Collected data:
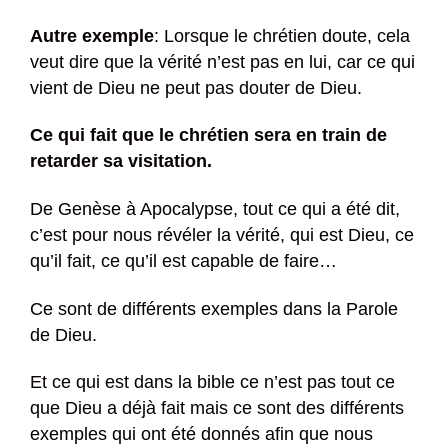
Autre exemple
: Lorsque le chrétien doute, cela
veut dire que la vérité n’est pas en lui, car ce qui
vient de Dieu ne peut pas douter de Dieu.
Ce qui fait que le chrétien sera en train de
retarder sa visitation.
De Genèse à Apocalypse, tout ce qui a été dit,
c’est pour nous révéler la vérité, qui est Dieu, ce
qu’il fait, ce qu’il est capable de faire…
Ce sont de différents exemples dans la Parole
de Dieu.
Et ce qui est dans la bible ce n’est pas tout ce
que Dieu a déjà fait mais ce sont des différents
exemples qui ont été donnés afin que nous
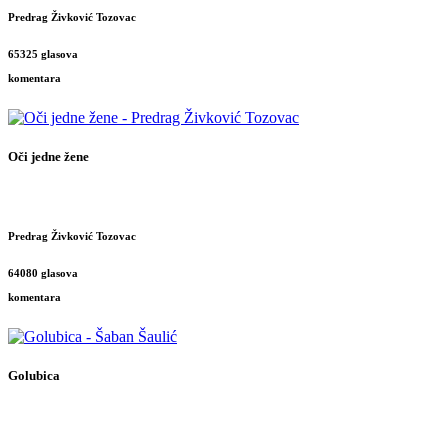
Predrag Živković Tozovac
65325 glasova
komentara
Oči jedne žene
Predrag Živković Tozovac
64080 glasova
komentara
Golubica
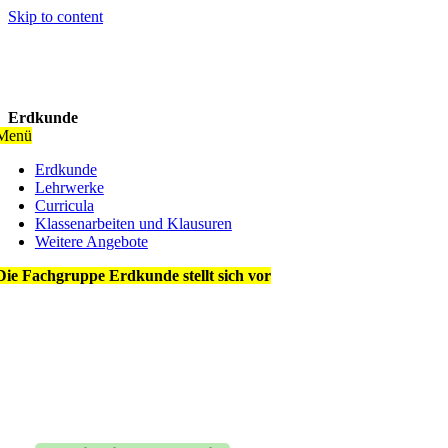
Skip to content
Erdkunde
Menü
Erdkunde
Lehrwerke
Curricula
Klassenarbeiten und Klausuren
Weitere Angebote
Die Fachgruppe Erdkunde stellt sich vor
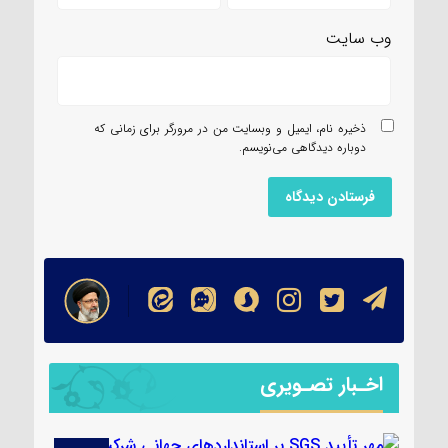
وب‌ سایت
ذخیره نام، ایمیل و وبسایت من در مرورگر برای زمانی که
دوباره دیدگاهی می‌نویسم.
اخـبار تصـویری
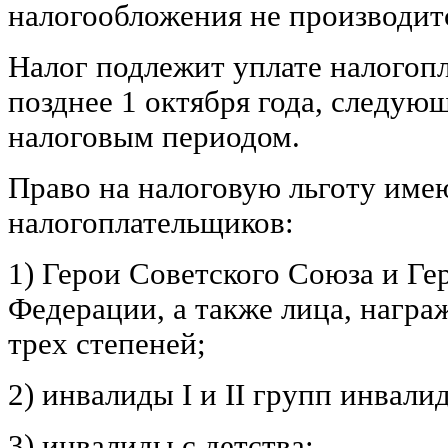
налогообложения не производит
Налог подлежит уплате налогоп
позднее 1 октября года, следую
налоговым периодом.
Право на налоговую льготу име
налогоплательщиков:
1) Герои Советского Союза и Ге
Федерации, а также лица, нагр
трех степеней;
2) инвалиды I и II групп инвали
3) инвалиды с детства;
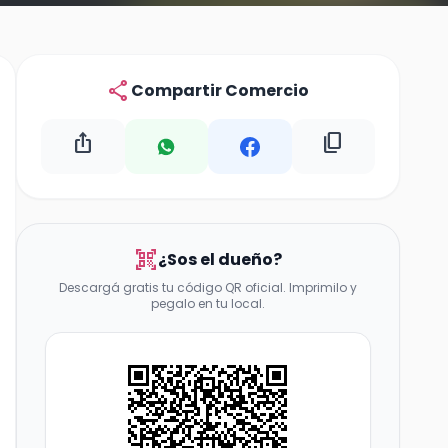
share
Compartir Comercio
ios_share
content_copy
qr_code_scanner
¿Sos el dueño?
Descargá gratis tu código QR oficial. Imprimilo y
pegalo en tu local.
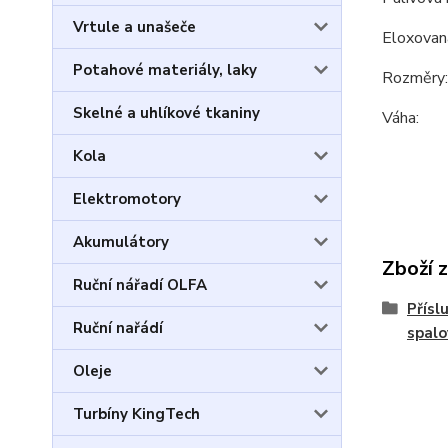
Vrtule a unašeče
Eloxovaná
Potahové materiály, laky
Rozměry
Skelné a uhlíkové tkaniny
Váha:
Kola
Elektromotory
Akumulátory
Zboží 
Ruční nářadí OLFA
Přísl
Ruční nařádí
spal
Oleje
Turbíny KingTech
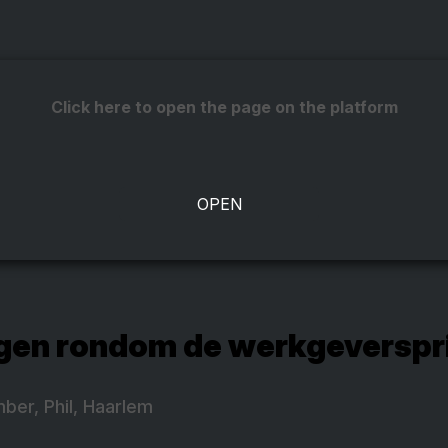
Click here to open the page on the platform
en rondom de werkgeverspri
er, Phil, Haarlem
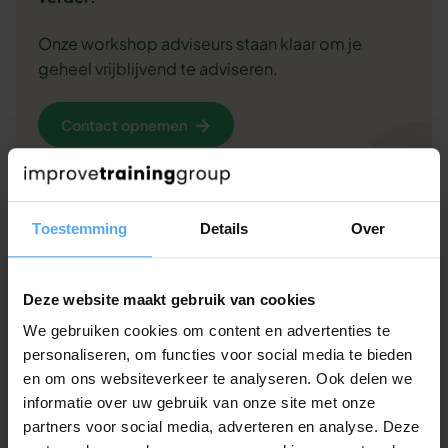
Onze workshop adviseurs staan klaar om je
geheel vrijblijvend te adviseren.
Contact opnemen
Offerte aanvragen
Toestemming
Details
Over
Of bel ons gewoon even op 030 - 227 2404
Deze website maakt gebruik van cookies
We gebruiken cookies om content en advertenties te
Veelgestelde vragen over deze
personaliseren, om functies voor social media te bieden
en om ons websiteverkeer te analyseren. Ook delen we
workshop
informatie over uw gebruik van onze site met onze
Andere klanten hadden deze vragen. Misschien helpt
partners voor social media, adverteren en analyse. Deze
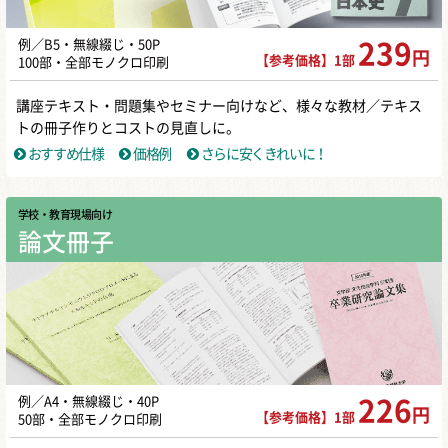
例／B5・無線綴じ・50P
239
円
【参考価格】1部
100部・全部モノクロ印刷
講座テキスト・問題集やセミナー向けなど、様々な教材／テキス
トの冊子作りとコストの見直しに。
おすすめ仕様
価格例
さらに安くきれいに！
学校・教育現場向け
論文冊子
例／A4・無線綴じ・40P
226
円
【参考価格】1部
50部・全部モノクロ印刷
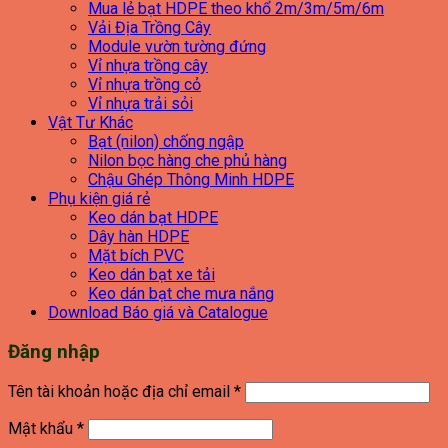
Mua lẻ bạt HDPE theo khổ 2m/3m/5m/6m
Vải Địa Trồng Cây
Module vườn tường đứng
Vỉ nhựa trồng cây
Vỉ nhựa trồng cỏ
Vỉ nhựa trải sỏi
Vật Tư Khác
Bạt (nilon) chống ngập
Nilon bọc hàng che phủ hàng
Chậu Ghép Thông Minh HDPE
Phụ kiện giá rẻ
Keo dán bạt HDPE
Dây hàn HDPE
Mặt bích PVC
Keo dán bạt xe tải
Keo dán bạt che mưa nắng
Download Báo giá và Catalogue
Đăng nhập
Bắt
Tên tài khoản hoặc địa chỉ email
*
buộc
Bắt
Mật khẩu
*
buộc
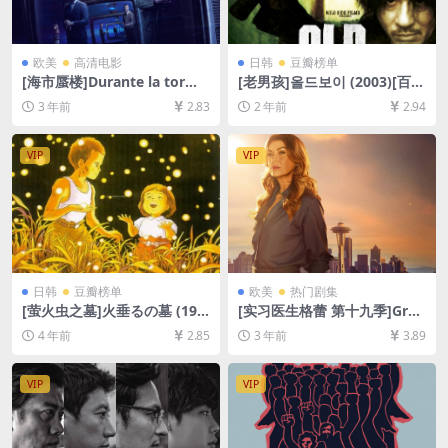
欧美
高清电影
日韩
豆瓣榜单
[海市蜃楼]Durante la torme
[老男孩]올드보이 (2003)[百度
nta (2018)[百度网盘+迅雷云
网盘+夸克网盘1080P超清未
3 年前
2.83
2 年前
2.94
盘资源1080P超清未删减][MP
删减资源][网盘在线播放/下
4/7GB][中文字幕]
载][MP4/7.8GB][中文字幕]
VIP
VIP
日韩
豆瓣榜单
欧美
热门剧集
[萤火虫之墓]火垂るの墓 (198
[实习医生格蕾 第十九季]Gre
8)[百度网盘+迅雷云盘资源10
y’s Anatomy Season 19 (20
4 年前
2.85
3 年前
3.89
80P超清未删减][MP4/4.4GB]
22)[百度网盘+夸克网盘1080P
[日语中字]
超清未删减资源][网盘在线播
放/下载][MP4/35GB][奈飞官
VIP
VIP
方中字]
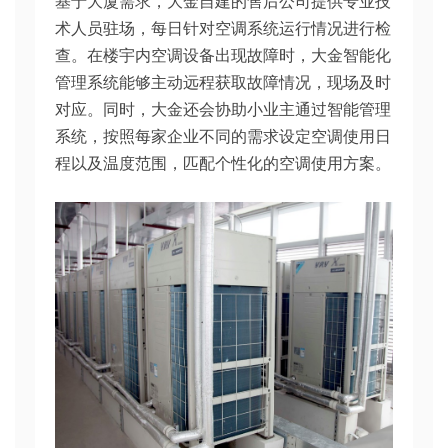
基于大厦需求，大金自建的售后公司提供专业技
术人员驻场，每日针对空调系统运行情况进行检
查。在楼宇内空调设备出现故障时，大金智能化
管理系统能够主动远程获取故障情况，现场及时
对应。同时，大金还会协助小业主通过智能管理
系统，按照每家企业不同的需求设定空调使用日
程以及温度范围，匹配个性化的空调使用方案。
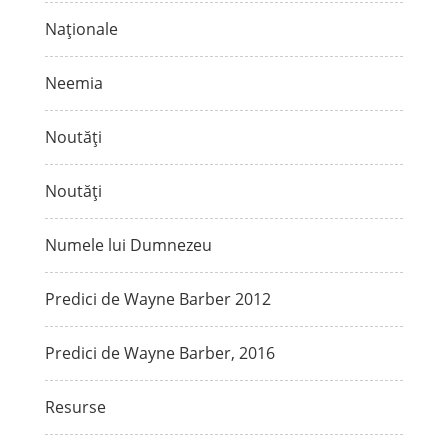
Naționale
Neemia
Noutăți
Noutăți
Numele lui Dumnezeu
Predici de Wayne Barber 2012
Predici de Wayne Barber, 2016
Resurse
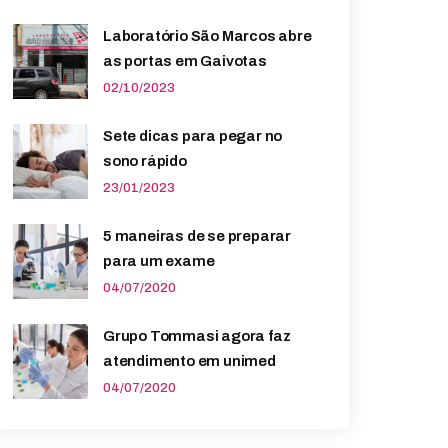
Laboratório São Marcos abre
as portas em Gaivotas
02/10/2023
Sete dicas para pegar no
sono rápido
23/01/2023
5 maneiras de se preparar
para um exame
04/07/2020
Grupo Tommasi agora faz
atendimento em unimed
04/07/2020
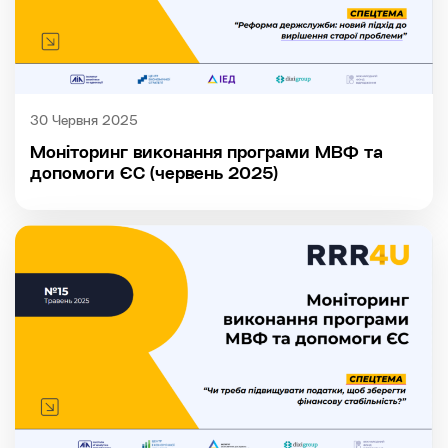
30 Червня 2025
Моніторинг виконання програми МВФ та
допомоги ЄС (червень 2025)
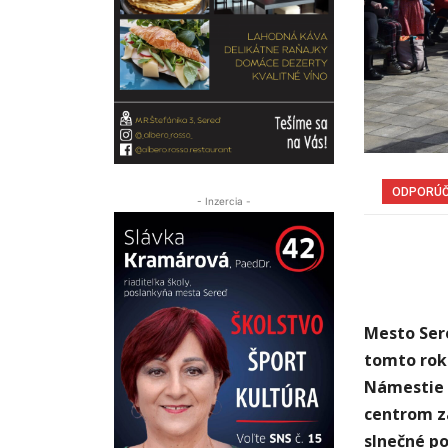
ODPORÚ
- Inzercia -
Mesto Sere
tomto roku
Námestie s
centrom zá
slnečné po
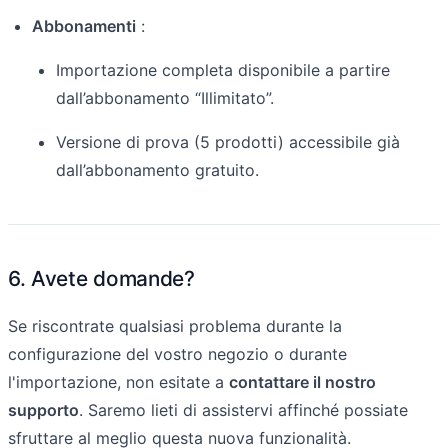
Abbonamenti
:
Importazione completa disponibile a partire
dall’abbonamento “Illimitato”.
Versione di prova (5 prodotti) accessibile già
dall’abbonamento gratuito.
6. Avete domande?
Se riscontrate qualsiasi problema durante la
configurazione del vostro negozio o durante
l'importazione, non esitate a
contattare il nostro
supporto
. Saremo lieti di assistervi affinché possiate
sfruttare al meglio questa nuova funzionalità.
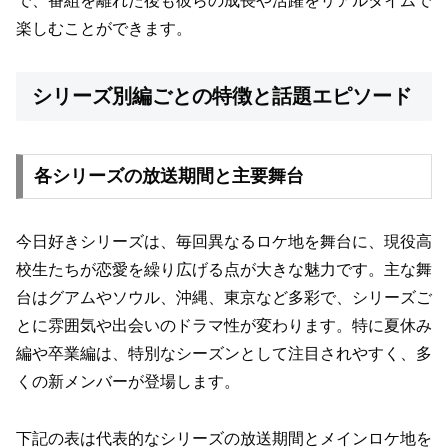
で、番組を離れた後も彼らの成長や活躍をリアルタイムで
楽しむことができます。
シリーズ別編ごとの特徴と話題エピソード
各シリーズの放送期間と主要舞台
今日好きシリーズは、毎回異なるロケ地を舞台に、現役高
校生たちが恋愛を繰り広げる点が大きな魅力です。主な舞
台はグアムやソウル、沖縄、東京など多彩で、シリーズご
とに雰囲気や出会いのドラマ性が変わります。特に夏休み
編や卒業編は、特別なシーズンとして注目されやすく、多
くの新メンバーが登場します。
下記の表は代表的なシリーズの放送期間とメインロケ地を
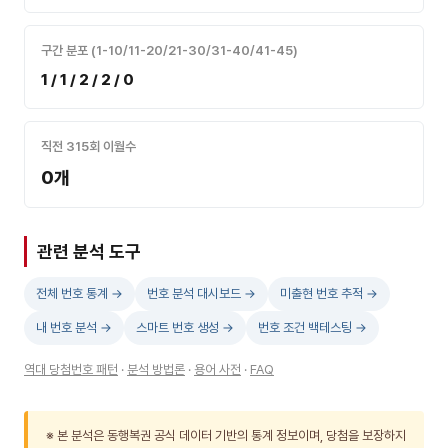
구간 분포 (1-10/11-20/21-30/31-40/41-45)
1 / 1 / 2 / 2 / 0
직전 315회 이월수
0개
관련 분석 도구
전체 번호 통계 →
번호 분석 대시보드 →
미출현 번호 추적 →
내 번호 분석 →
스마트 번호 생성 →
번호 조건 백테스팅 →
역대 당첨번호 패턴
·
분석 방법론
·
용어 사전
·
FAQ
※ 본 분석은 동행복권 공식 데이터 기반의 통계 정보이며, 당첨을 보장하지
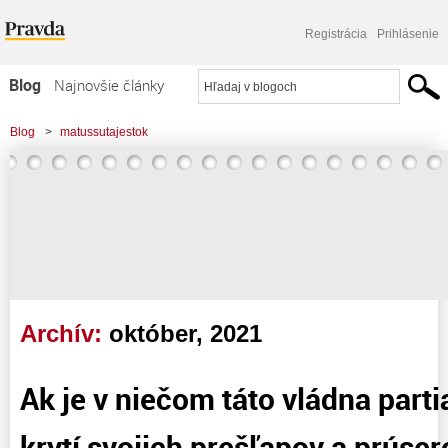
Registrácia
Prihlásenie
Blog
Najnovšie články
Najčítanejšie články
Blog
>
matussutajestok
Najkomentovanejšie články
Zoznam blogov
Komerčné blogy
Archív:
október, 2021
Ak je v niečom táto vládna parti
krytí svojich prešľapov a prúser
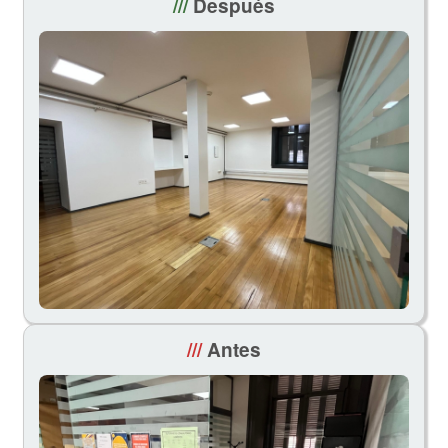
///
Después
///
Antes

* **Assigned task**: All lines from the start of the entries above through the line containing "personaliseren, om functies" are to be given again exactly; the pictures are not.

* **Solution to this exercise**:
Autre exemple
: Lorsque le chrétien doute, cela
veut dire que la vérité n’est pas en lui, car ce qui
vient de Dieu ne peut pas douter de Dieu.
Ce qui fait que le chrétien sera en train de
retarder sa visitation.
De Genèse à Apocalypse, tout ce qui a été dit,
c’est pour nous révéler la vérité, qui est Dieu, ce
qu’il fait, ce qu’il est capable de faire…
Ce sont de différents exemples dans la Parole
de Dieu.
Et ce qui est dans la bible ce n’est pas tout ce
que Dieu a déjà fait mais ce sont des différents
exemples qui ont été donnés afin que nous
Predrag Živković Tozovac
65325 glasova
komentara
Oči jedne žene
Predrag Živković Tozovac
64080 glasova
komentara
Golubica
Skip to content
Erdkunde
Menü
Erdkunde
Lehrwerke
Curricula
Klassenarbeiten und Klausuren
Weitere Angebote
Die Fachgruppe Erdkunde stellt sich vor
وب‌ سایت
ذخیره نام، ایمیل و وبسایت من در مرورگر برای زمانی که
دوباره دیدگاهی می‌نویسم.
اخـبار تصـویری
налогообложения не производит
Налог подлежит уплате налогоп
позднее 1 октября года, следую
налоговым периодом.
Право на налоговую льготу име
налогоплательщиков:
1) Герои Советского Союза и Ге
Федерации, а также лица, нагр
трех степеней;
2) инвалиды I и II групп инвали
3) инвалиды с детства;
share
Compartir Comercio
ios_share
content_copy
qr_code_scanner
¿Sos el dueño?
Descargá gratis tu código QR oficial. Imprimilo y
pegalo en tu local.
Vrtule a unašeče
Eloxovaná
Potahové materiály, laky
Rozměry
Skelné a uhlíkové tkaniny
Váha:
Kola
Elektromotory
Akumulátory
Zboží 
Ruční nářadí OLFA
Přísl
Ruční nařádí
spal
Oleje
Turbíny KingTech
Click here to open the page on the platform
en rondom de werkgeverspri
er, Phil, Haarlem
Onze workshop adviseurs staan klaar om je
geheel vrijblijvend te adviseren.
Contact opnemen
Offerte aanvragen
Toestemming
Details
Over
Of bel ons gewoon even op 030 - 227 2404
Deze website maakt gebruik van cookies
We gebruiken cookies om content en advertenties te
Veelgestelde vragen over deze
personaliseren, om functies voor social media te bieden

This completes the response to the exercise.